In the entries below, find every line holding the string "APERTURE" and collect it.

(Hardware design source data)
/---

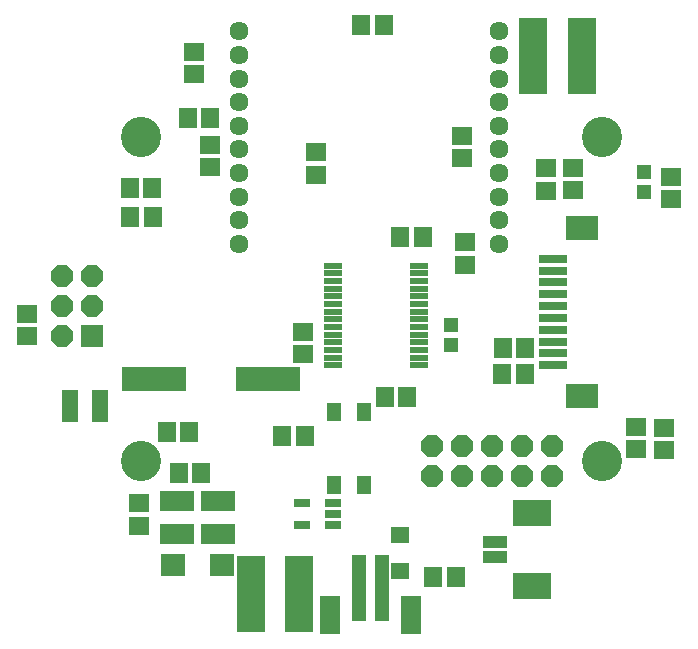
<source format=gts>
G75*
G70*
%OFA0B0*%
%FSLAX24Y24*%
%IPPOS*%
%LPD*%
%AMOC8*
5,1,8,0,0,1.08239X$1,22.5*
%
%ADD10C,0.1340*%
%ADD11R,0.0720X0.0720*%
%ADD12OC8,0.0720*%
%ADD13R,0.0946X0.2560*%
%ADD14R,0.0552X0.0297*%
%ADD15R,0.0592X0.0671*%
%ADD16R,0.1143X0.0710*%
%ADD17R,0.0671X0.0592*%
%ADD18R,0.0631X0.0552*%
%ADD19R,0.0474X0.0513*%
%ADD20C,0.0635*%
%ADD21R,0.0946X0.0316*%
%ADD22R,0.1104X0.0789*%
%ADD23R,0.0513X0.0631*%
%ADD24R,0.0789X0.0395*%
%ADD25R,0.1261X0.0907*%
%ADD26R,0.0580X0.1080*%
%ADD27R,0.0630X0.0217*%
%ADD28R,0.2180X0.0840*%
%ADD29R,0.0789X0.0749*%
%ADD30R,0.0710X0.1261*%
%ADD31R,0.0474X0.2245*%
D10*
X004862Y006830D03*
X004862Y017657D03*
X020216Y017657D03*
X020216Y006830D03*
D11*
X003220Y010996D03*
D12*
X003220Y011996D03*
X003220Y012996D03*
X002220Y012996D03*
X002220Y011996D03*
X002220Y010996D03*
X014547Y007330D03*
X014547Y006330D03*
X015547Y006330D03*
X015547Y007330D03*
X016547Y007330D03*
X016547Y006330D03*
X017547Y006330D03*
X018547Y006330D03*
X018547Y007330D03*
X017547Y007330D03*
D13*
X010126Y002425D03*
X008511Y002425D03*
X017921Y020330D03*
X019535Y020330D03*
D14*
X011252Y005452D03*
X011252Y005078D03*
X011252Y004704D03*
X010228Y004704D03*
X010228Y005452D03*
D15*
X010314Y007673D03*
X009566Y007673D03*
X006858Y006433D03*
X006110Y006433D03*
X006464Y007811D03*
X005716Y007811D03*
X005244Y014976D03*
X004496Y014976D03*
X004476Y015940D03*
X005224Y015940D03*
X006409Y018291D03*
X007157Y018291D03*
X012192Y021374D03*
X012940Y021374D03*
X013488Y014295D03*
X014236Y014295D03*
X016917Y010606D03*
X017665Y010606D03*
X017645Y009740D03*
X016897Y009740D03*
X013732Y008980D03*
X012984Y008980D03*
X014598Y002976D03*
X015346Y002976D03*
D16*
X007409Y004401D03*
X007409Y005503D03*
X006055Y005527D03*
X006055Y004425D03*
D17*
X004783Y004689D03*
X004783Y005437D03*
X001039Y010996D03*
X001039Y011744D03*
X007149Y016641D03*
X007149Y017389D03*
X006610Y019736D03*
X006610Y020484D03*
X010673Y017133D03*
X010673Y016385D03*
X015566Y016940D03*
X015566Y017689D03*
X018362Y016606D03*
X018362Y015858D03*
X019255Y015874D03*
X019255Y016622D03*
X022523Y016326D03*
X022523Y015578D03*
X015665Y014137D03*
X015665Y013389D03*
X010259Y011149D03*
X010259Y010401D03*
X021342Y007976D03*
X021342Y007228D03*
X022287Y007196D03*
X022287Y007944D03*
D18*
X013492Y004374D03*
X013492Y003192D03*
D19*
X015192Y010700D03*
X015192Y011370D03*
X021610Y015799D03*
X021610Y016468D03*
D20*
X016791Y016444D03*
X016791Y015657D03*
X016791Y014870D03*
X016791Y014082D03*
X016791Y017232D03*
X016791Y018019D03*
X016791Y018807D03*
X016791Y019594D03*
X016791Y020381D03*
X016791Y021169D03*
X008129Y021169D03*
X008129Y020381D03*
X008129Y019594D03*
X008129Y018807D03*
X008129Y018019D03*
X008129Y017232D03*
X008129Y016444D03*
X008129Y015657D03*
X008129Y014870D03*
X008129Y014082D03*
D21*
X018598Y013582D03*
X018598Y013189D03*
X018598Y012795D03*
X018598Y012401D03*
X018598Y012007D03*
X018598Y011614D03*
X018598Y011220D03*
X018598Y010826D03*
X018598Y010433D03*
X018598Y010039D03*
D22*
X019543Y009015D03*
X019543Y014606D03*
D23*
X012283Y008492D03*
X011283Y008492D03*
X011283Y006051D03*
X012283Y006051D03*
D24*
X016665Y004143D03*
X016665Y003651D03*
D25*
X017895Y002667D03*
X017895Y005127D03*
D26*
X003496Y008692D03*
X002496Y008692D03*
D27*
X011249Y010033D03*
X011249Y010289D03*
X011249Y010545D03*
X011249Y010801D03*
X011249Y011057D03*
X011249Y011313D03*
X011249Y011568D03*
X011249Y011824D03*
X011249Y012080D03*
X011249Y012336D03*
X011249Y012592D03*
X011249Y012848D03*
X011249Y013104D03*
X011249Y013360D03*
X014128Y013360D03*
X014128Y013104D03*
X014128Y012848D03*
X014128Y012592D03*
X014128Y012336D03*
X014128Y012080D03*
X014128Y011824D03*
X014128Y011568D03*
X014128Y011313D03*
X014128Y011057D03*
X014128Y010801D03*
X014128Y010545D03*
X014128Y010289D03*
X014128Y010033D03*
D28*
X009081Y009594D03*
X005281Y009594D03*
D29*
X005921Y003374D03*
X007535Y003374D03*
D30*
X011161Y001724D03*
X013838Y001724D03*
D31*
X012893Y002618D03*
X012106Y002618D03*
M02*

</source>
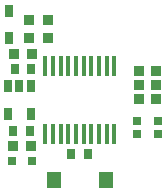
<source format=gtp>
%TF.GenerationSoftware,KiCad,Pcbnew,9.0.0*%
%TF.CreationDate,2025-04-22T13:44:47+01:00*%
%TF.ProjectId,vm_rgb_led_0.3,766d5f72-6762-45f6-9c65-645f302e332e,v0.3*%
%TF.SameCoordinates,PX518a060PY47868c0*%
%TF.FileFunction,Paste,Top*%
%TF.FilePolarity,Positive*%
%FSLAX45Y45*%
G04 Gerber Fmt 4.5, Leading zero omitted, Abs format (unit mm)*
G04 Created by KiCad (PCBNEW 9.0.0) date 2025-04-22 13:44:47*
%MOMM*%
%LPD*%
G01*
G04 APERTURE LIST*
%ADD10R,0.860000X0.810000*%
%ADD11R,0.700000X1.000000*%
%ADD12R,0.800000X0.800000*%
%ADD13R,0.800000X0.900000*%
%ADD14O,0.360000X1.740000*%
%ADD15R,1.230000X1.360000*%
%ADD16R,0.810000X0.860000*%
%ADD17R,0.750000X1.000000*%
%ADD18R,0.800000X0.700000*%
G04 APERTURE END LIST*
D10*
%TO.C,R7*%
X-320000Y525000D03*
X-320000Y675000D03*
%TD*%
D11*
%TO.C,U2*%
X-465000Y120000D03*
X-560000Y120000D03*
X-655000Y120000D03*
X-655000Y-120000D03*
X-465000Y-120000D03*
%TD*%
D12*
%TO.C,D1*%
X-455000Y-520000D03*
X-625000Y-520000D03*
%TD*%
D10*
%TO.C,R6*%
X-480000Y525000D03*
X-480000Y675000D03*
%TD*%
D13*
%TO.C,C3*%
X-470000Y-260000D03*
X-610000Y-260000D03*
%TD*%
D14*
%TO.C,U1*%
X-341000Y-287000D03*
X-276000Y-287000D03*
X-211000Y-287000D03*
X-146000Y-287000D03*
X-80000Y-287000D03*
X-15000Y-287000D03*
X50000Y-287000D03*
X115000Y-287000D03*
X180000Y-287000D03*
X245000Y-287000D03*
X245000Y287000D03*
X180000Y287000D03*
X115000Y287000D03*
X50000Y287000D03*
X-15000Y287000D03*
X-80000Y287000D03*
X-146000Y287000D03*
X-211000Y287000D03*
X-276000Y287000D03*
X-341000Y287000D03*
%TD*%
D15*
%TO.C,SW1*%
X170000Y-680000D03*
X-266000Y-680000D03*
%TD*%
D16*
%TO.C,R4*%
X600000Y10000D03*
X450000Y10000D03*
%TD*%
%TO.C,R3*%
X600000Y130000D03*
X450000Y130000D03*
%TD*%
%TO.C,R5*%
X-455000Y390000D03*
X-605000Y390000D03*
%TD*%
D13*
%TO.C,C1*%
X-120000Y-460000D03*
X20000Y-460000D03*
%TD*%
D16*
%TO.C,R2*%
X600000Y250000D03*
X450000Y250000D03*
%TD*%
D13*
%TO.C,C2*%
X-460000Y260000D03*
X-600000Y260000D03*
%TD*%
D16*
%TO.C,R1*%
X-465000Y-390000D03*
X-615000Y-390000D03*
%TD*%
D17*
%TO.C,D2*%
X-650000Y757000D03*
X-650000Y523000D03*
%TD*%
D18*
%TO.C,D3*%
X440000Y-175000D03*
X610000Y-175000D03*
X610000Y-285000D03*
X440000Y-285000D03*
%TD*%
M02*

</source>
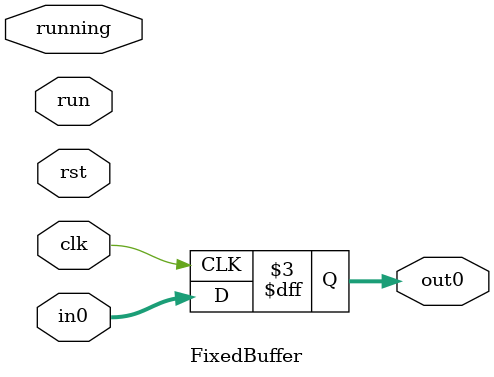
<source format=v>
`timescale 1ns / 1ps

module FixedBuffer #(
         parameter ADDR_W = 6,
         parameter DATA_W = 32,
         parameter AMOUNT = 0
      )
    (
    //control
    input                         clk,
    input                         rst,
    
    input                         running,
    input                         run,

    //input / output data
    input [DATA_W-1:0]            in0,

    (* versat_latency = 1 *) output reg [DATA_W-1:0] out0
   );

generate
   if(AMOUNT == 0) begin
      always @(posedge clk)
      begin
         out0 <= in0;
      end
   end else begin
      integer i;
      reg [31:0] bufferData[AMOUNT-1:0];
      always @(posedge clk)
      begin
         out0 <= bufferData[0];
         for(i = 0; i < AMOUNT - 1; i = i + 1) begin
            bufferData[i] <= bufferData[i+1];
         end
         bufferData[AMOUNT-1] <= in0;
      end
   end
endgenerate

endmodule
</source>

\---

### SOLUTION BELOW
G04 APERTURE LIST*
G04 APERTURE END LIST*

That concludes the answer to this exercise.